The idea that somatic ERα mutations could play an important role in the evolution of hormone-dependent breast cancers was proposed some years ago (Fuqua J Mammary Gland Biol Neoplasia 6(4):407-417, 2001; Dasgupta et al. Annu Rev Med 65:279-292, 2013), but has remained controversial until recently. A significant amount of new data has confirmed these initial observations and shown their significance, along with much additional work relevant to the treatment of breast cancer. Thus, it is the purpose of this review to summarize the research to date on the existence and clinical consequences of ERα mutations in primary and metastatic breast cancer.

Fig. 1

The progression of invasive breast cancer (IBC). Approximately 50% of primary breast tumors have already metastasized to the axillary lymph nodes upon presentation. Of these axillary node-positive (N+) patients, 65-75% will eventually develop distant metastasis, while only 25% of axillary node-negative (N-) patients will metastasize. We hypothesize that up-regulation of ER expression, and clonal selection of ER mutants are involved in the progression and metastasis of many breast tumors. Reprinted with kind permission from Springer Science+Business Media: Journal of Mammary Gland Biology and Neoplasia, The Role of Estrogen Receptors in Breast Cancer Metastasis, volume 6, 2001, page 409, Suzanne A.W. Fuqua, Figure 1.

Fig. 2

Detection of the K303R ER mutation requires optimized primer extension sequencing technology. Panel A shows primer extension sequencing (SnapShotTM) technology applied to high molecular weight DNA isolated from a frozen invasive breast tumor.

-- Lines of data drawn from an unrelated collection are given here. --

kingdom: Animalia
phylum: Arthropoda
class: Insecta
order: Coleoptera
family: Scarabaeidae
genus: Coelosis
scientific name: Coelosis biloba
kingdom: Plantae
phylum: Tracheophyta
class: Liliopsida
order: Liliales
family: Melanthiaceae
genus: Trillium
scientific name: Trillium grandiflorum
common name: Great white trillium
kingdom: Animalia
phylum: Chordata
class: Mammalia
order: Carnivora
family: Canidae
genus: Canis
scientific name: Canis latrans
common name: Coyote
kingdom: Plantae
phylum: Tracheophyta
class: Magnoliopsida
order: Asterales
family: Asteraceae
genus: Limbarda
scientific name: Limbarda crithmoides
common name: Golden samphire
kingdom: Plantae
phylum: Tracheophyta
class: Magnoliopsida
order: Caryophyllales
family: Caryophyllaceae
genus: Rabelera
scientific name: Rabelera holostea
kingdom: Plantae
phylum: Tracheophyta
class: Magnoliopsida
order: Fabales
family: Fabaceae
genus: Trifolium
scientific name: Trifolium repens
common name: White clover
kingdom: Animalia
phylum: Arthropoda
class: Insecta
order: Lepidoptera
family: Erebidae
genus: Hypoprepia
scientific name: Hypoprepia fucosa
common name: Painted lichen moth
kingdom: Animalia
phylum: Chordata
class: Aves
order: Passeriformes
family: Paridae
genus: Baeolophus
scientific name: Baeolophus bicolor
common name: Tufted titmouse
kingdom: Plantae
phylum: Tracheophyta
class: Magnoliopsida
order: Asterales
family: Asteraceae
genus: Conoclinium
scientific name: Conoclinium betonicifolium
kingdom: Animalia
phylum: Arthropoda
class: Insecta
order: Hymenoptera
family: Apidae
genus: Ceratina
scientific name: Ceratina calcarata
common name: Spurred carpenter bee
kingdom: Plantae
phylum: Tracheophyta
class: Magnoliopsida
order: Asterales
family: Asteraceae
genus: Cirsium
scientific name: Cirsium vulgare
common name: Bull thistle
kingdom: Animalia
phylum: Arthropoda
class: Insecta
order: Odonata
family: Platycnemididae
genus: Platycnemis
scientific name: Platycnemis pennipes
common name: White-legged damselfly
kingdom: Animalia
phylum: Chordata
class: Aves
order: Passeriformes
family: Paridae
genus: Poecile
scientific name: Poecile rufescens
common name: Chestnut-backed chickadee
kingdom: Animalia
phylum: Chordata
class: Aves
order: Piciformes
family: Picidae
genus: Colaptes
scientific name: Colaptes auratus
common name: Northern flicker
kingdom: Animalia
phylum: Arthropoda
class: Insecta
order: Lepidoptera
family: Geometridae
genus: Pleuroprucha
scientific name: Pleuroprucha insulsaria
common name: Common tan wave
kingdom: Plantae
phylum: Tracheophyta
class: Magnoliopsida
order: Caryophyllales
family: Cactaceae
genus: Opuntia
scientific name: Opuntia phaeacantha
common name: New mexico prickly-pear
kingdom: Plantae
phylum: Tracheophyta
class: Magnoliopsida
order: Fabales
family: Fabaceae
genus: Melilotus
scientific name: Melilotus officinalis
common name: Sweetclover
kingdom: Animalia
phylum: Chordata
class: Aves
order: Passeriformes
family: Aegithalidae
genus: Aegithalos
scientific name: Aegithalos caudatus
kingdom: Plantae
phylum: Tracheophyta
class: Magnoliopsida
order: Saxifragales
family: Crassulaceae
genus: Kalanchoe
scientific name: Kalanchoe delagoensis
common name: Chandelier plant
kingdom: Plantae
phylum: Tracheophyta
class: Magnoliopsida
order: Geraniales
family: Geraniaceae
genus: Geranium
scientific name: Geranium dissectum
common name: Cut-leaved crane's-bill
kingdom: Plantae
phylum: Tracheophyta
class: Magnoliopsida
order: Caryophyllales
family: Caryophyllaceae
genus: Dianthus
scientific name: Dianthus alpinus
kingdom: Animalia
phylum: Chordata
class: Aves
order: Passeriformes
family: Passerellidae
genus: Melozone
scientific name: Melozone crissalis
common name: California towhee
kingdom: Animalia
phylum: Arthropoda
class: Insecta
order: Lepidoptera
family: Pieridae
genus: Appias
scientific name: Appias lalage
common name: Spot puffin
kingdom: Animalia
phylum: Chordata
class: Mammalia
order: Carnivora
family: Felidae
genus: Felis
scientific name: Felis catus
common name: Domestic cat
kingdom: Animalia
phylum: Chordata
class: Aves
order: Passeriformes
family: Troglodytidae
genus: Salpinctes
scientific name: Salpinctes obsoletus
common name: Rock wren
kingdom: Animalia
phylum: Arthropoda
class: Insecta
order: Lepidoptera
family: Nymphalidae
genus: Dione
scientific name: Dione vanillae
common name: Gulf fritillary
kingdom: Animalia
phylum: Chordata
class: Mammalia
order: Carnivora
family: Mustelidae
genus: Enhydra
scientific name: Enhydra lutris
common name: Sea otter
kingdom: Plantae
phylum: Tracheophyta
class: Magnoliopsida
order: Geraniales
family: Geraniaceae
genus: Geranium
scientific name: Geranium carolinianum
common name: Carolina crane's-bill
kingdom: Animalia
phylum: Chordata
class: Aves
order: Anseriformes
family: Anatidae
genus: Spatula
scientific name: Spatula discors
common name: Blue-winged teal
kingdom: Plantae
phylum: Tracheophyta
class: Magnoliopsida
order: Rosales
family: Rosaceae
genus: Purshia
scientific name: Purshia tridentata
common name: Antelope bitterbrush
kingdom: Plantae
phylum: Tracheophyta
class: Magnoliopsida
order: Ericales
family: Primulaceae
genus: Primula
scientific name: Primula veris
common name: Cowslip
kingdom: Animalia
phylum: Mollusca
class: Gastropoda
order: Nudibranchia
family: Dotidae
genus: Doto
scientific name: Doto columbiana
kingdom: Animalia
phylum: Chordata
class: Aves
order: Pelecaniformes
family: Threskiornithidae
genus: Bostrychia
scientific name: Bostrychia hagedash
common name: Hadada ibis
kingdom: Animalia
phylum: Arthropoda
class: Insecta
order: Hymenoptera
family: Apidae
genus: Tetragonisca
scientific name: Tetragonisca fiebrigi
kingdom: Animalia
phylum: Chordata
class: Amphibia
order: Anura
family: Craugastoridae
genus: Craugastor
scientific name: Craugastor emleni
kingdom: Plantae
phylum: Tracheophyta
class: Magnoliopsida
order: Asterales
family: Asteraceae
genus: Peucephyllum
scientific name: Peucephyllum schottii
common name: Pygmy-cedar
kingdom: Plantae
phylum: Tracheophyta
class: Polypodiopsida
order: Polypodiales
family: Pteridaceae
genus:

Panel B shows the same DNA which had been sheared to approximately 200 bp which allows resolution of the mutation. Panel C shows enhanced detection of the mutation in sheared DNA from Panel B and the use of optimized primer size.

Fig. 3

Current schemata of ER (ESR1 mutations) placed alongside their genomic locations and ER genomic structure. Hormone-independent activity is contained within the activation function 1 (AF-1) domain and hormone-dependent activity is contained within the activation function 2 (AF-2) domain. Mutations within AF-2 can cause hormone-independent activity. The hormone binding domain (HBD), hinge domain (HD), and ligand binding domain (LBD) locations are indicated. Amino acid resides are indicated. as well as functional A-E domains. References include [30,61,62,27,28,26,63,64,29,65,66,49,55,53,50,22,51,44].

Fig. 4

Clinical implications of ER mutations in both primary and metastatic breast cancers, and strategies to utilize mutations for clinical therapeutic decisions.